PR – I had a good relationship with my father – I worked for him as an adolescent, then at various times through the years helping with exhibition large sculpture installations. Starting in 1993, I worked for him in a more focused way helping to run his business.
The gallery and I wanted to re-introduce my father’s work to the UK after a long absence, since he hadn’t had a one person show there since the Glasgow and Yorkshire Sculpture Park retrospective in 1982 and hadn’t ever had a one person gallery exhibition. The show’s curation was a collaboration between Dale Lanzone, the New York Marlborough director and myself. We chose works spanning his whole career which show the breadth and vitality of his artistic vision.
LB – All of the pieces exhibited come from Rickey’s personal collection used mainly as a reference and never meant for sale. Artworks that you grew up with. Do you find poignant to see them depart?
PR – My father liked to keep works from different periods of his development for interest and enjoyment. In certain circumstances, if a client wanted to, he would trade an older work for a newer work from his mature style. This is how he acquired some of the special archival works in the exhibition. It is poignant that they are now beginning a new journey, touching other lives after them having enriched my father’s and my family’s lives.
LB – How was the process of selecting the sculptures for the show?

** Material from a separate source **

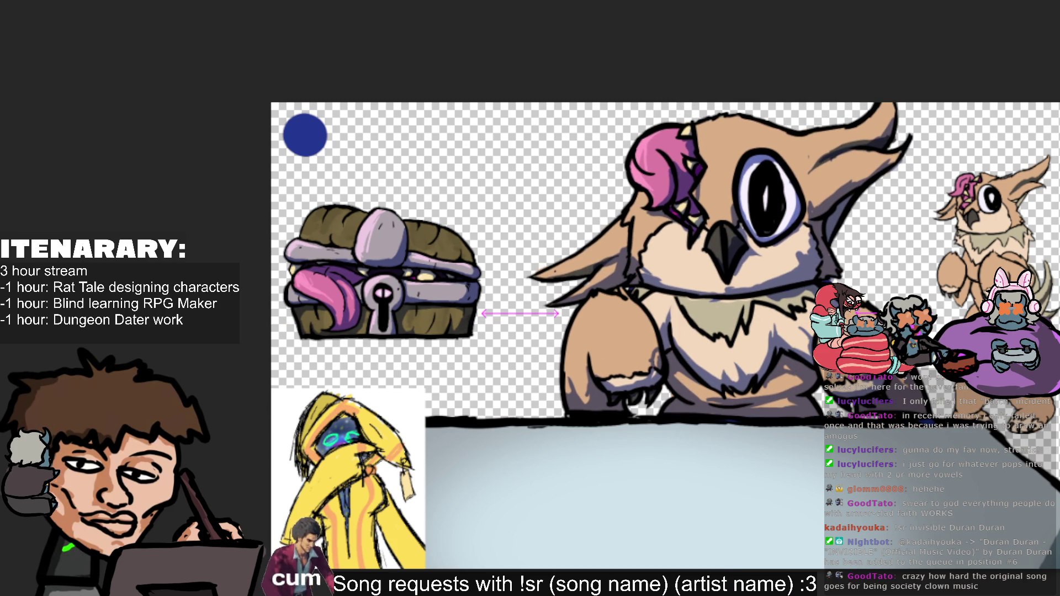
{"action": "key", "text": "ctrl+minus"}
{"action": "scroll", "coordinate": [934, 484], "scroll_direction": "up", "scroll_amount": 1}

PR – As noted above, Dale and I selected an exhibition that we felt would show my father’s artistic voice off in the best and broadest light and also entice the London and United Kingdom audience with the poetic depth and whimsy of his artistic voice. This group of works shows almost all of the themes and images that he worked with from the ‘so many elements you can’t count’ Nebula and Wild Carrot to the simple and more austere Squeezed Squares and Four Open Rectangles Diagonal Jointed, which become a surprise when activated by the breeze. Other works exemplify his broad curiosity and love of motion in a language he kept developing and exploring throughout his 50 year career as a kinetic sculptor.
LB – Why do you think people should come to see exhibition?
PR – I think one of the gifts of my father’s work is that it connects in a simple and beautiful way with any viewer. It is filled with fun and causes one to slow down in order to see what the sculpture is going to do next. You can’t give a work a quick see and immediately move on, having ‘gotten it’. His works requests/entices you to stop and contemplate what is happening. The nice thing is that though the order is fixed, they are never the same – the movement is random and gives the viewer a constantly changing experience which brings a smile. It is nice when art communicates directly and causes joy and respite from our busy lives.
George Rickey: Sculpture from the Estate, Marlborough Fine Art, 21 April – 20 May 2017, marlboroughlondon.com
George Rickey, Four Open Squares Horizontal Gyratory Tapered, 1984, stainless steel 17 x 5’5 in, courtesy Trinity House Hospice.